Winter in Paris is usually mild and drizzly-- restaurants leave their cafe tables outside because you can sit there all year long. But after a weird warm spell at Christmas, it has suddenly gotten very cold this week and it's nine below zero today (that's in the teens in Fahrenheit, I believe; I've never completely made the adjustment to Celsius). It snowed all over France this week, although not in Paris.
One of my friends told me about some friends of hers who went skiing last week. It was so warm that there was no snow, and they couldn't ski a single day. Then on their way home to Paris, it started snowing, and the autoroute became so dangerous that it was shut down with the traffic still on it.

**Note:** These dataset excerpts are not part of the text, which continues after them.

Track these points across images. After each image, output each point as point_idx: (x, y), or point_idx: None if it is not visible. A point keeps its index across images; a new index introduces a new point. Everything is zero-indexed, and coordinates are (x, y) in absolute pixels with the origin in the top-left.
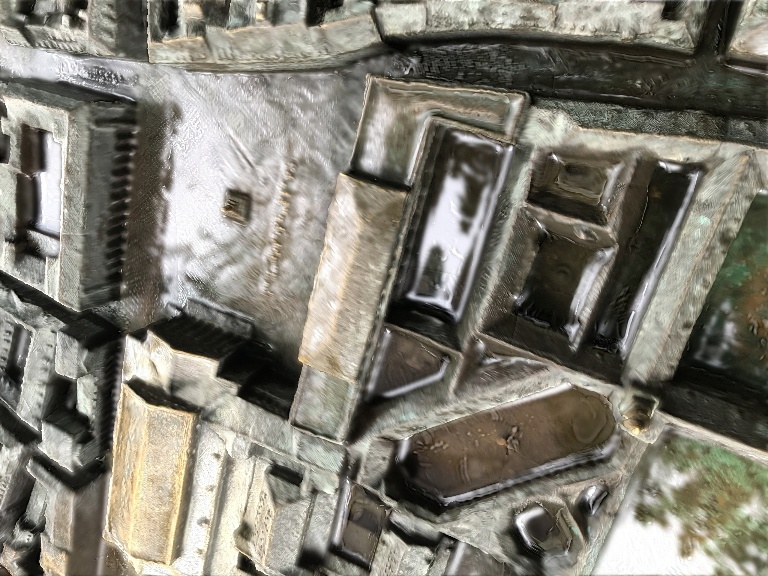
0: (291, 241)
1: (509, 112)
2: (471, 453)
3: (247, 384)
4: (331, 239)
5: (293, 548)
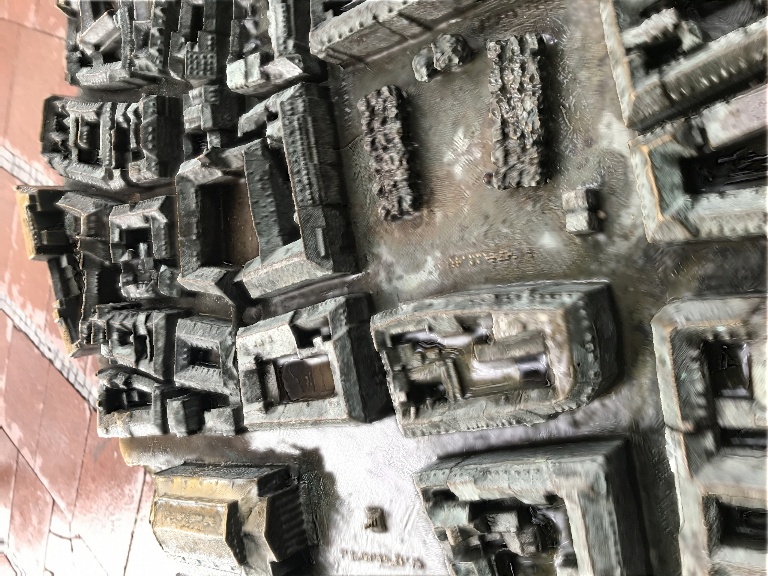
0: (377, 571)
1: None
2: None
3: None
4: None
5: None
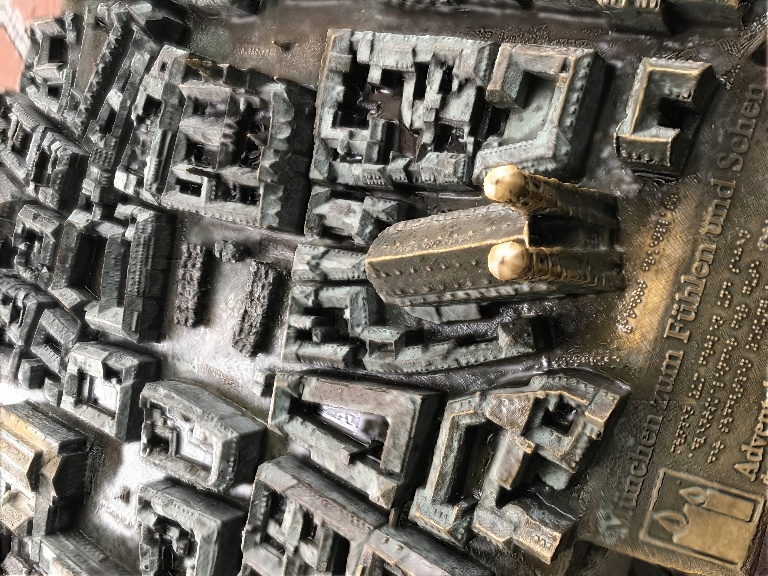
0: (117, 524)
1: None
2: None
3: (57, 506)
4: None
5: None
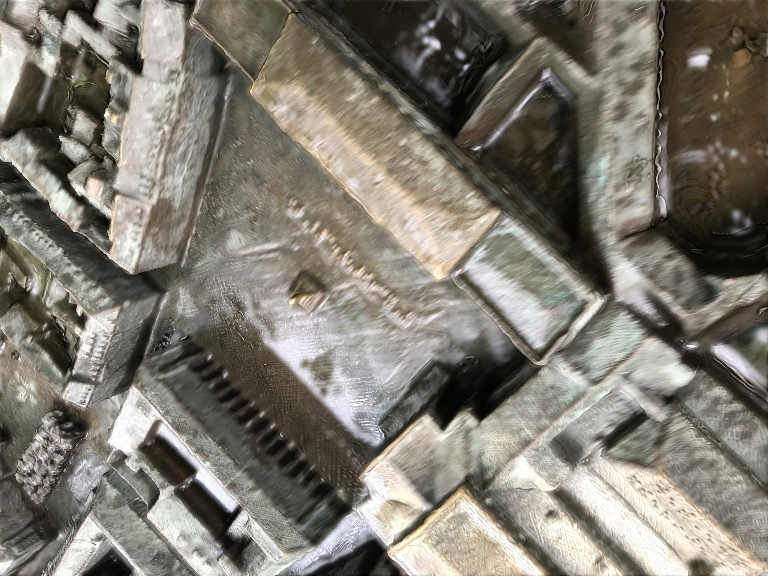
0: (362, 250)
1: None
2: (752, 130)
3: (478, 403)
4: (308, 141)
5: (760, 504)
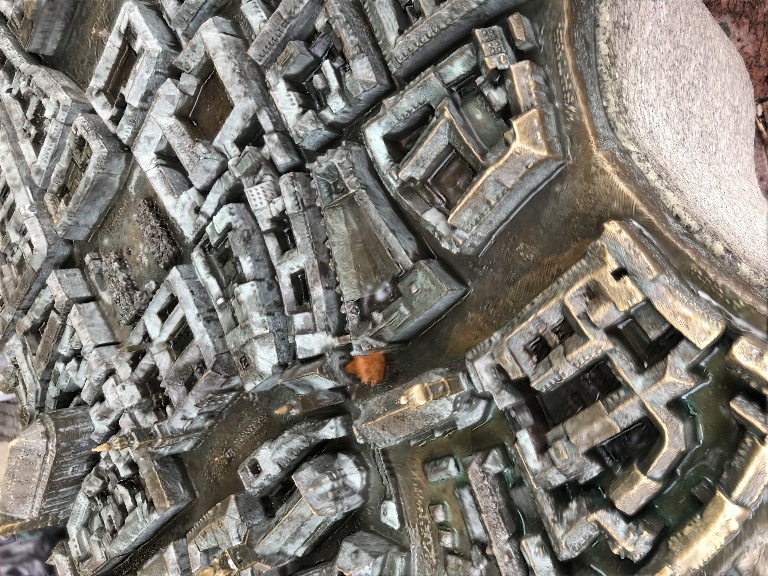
0: (96, 11)
1: (9, 21)
2: None
3: None
4: None
5: None
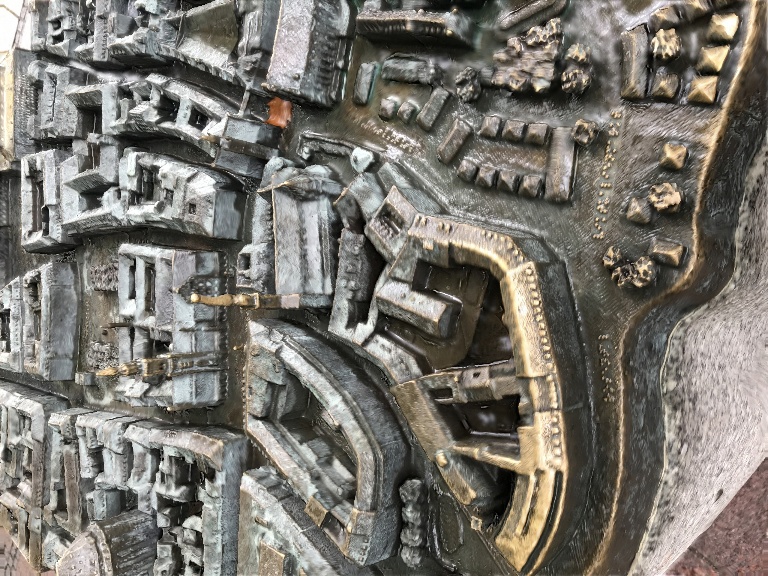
0: None
1: None
2: None
3: None
4: None
5: None
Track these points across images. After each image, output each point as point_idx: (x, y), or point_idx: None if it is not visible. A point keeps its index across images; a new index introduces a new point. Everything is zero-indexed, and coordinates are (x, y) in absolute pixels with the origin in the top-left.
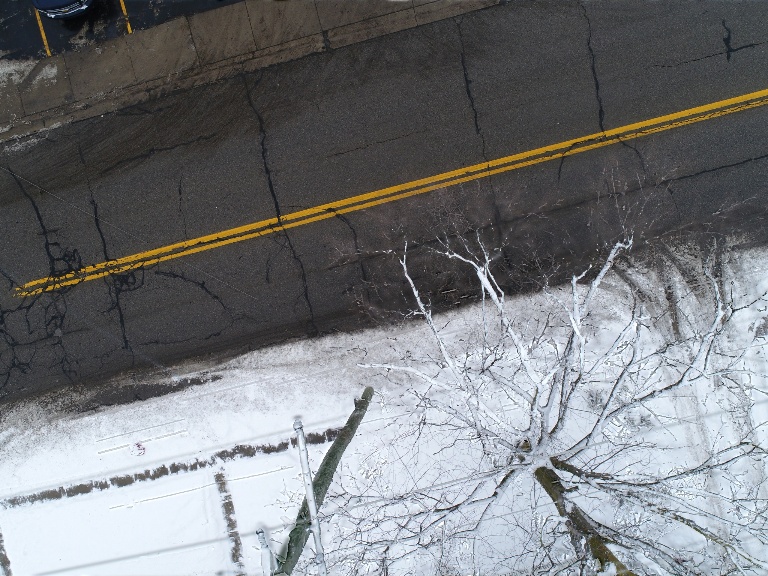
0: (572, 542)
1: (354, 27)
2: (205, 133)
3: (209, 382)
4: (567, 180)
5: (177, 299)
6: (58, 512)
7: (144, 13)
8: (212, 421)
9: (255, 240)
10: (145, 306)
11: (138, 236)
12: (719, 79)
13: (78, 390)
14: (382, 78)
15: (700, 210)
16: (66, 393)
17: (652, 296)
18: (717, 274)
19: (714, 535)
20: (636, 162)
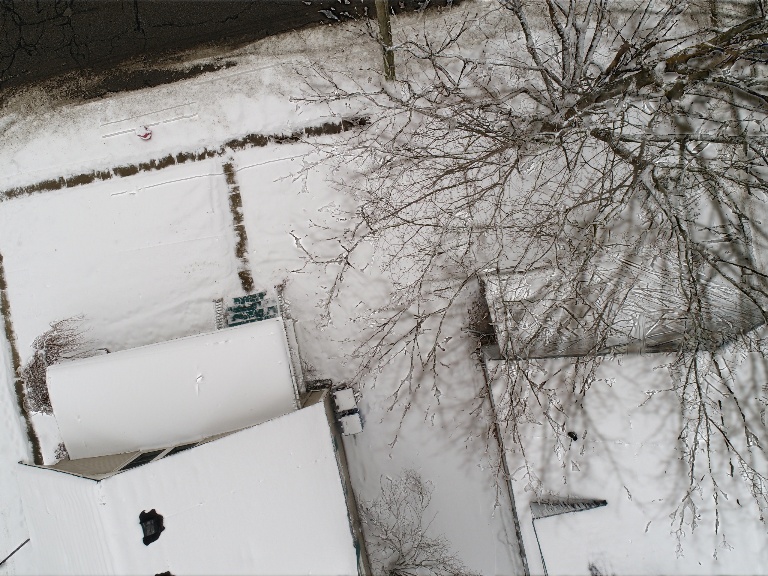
0: (606, 141)
1: None
2: None
3: (223, 68)
4: None
5: None
6: (57, 200)
7: None
8: (224, 104)
9: None
10: None
11: None
12: None
13: (85, 74)
14: None
15: None
16: (72, 77)
17: None
18: None
19: None
20: None
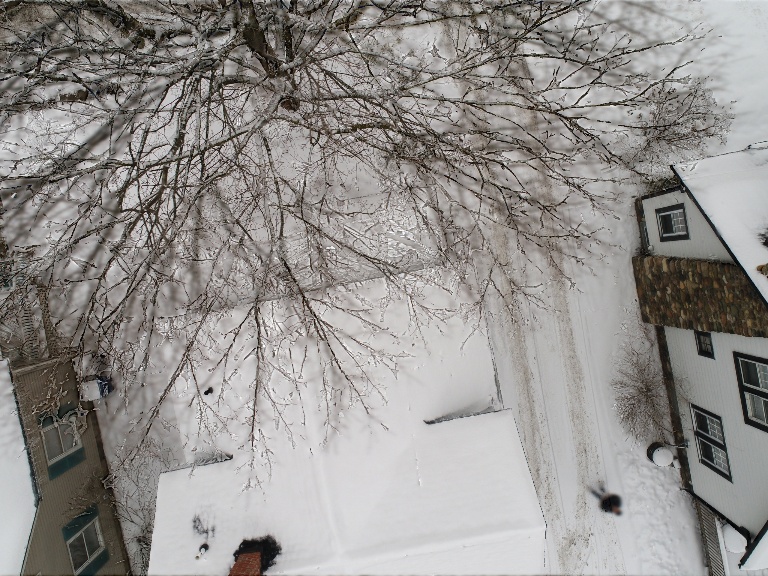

They had to spend 20 hours in their car.
"Yes," said some workers who came to my house today, "in France the authorities do not know how to deal with bad weather. We were going to Switzerland on Tuesday. We left at 6 in the morning and it started pouring down snow. Between ten and eleven o'clock, they closed the A6 near Auxerre. Luckily our truck has independent heating and a place to sleep. The firemen came by later on and gave us a baguette with a piece of ham inside, but that was all we had eat-- we got pretty hungry! They evacuated all the emergency cases first, then the automobilistes; but they did not clear the roads until Wednesday afternoon, so we spent more than 30 hours in the truck."






That is a disaster. Can't you take some train where you go skiing? I think after one experience like that, i would quit skiing.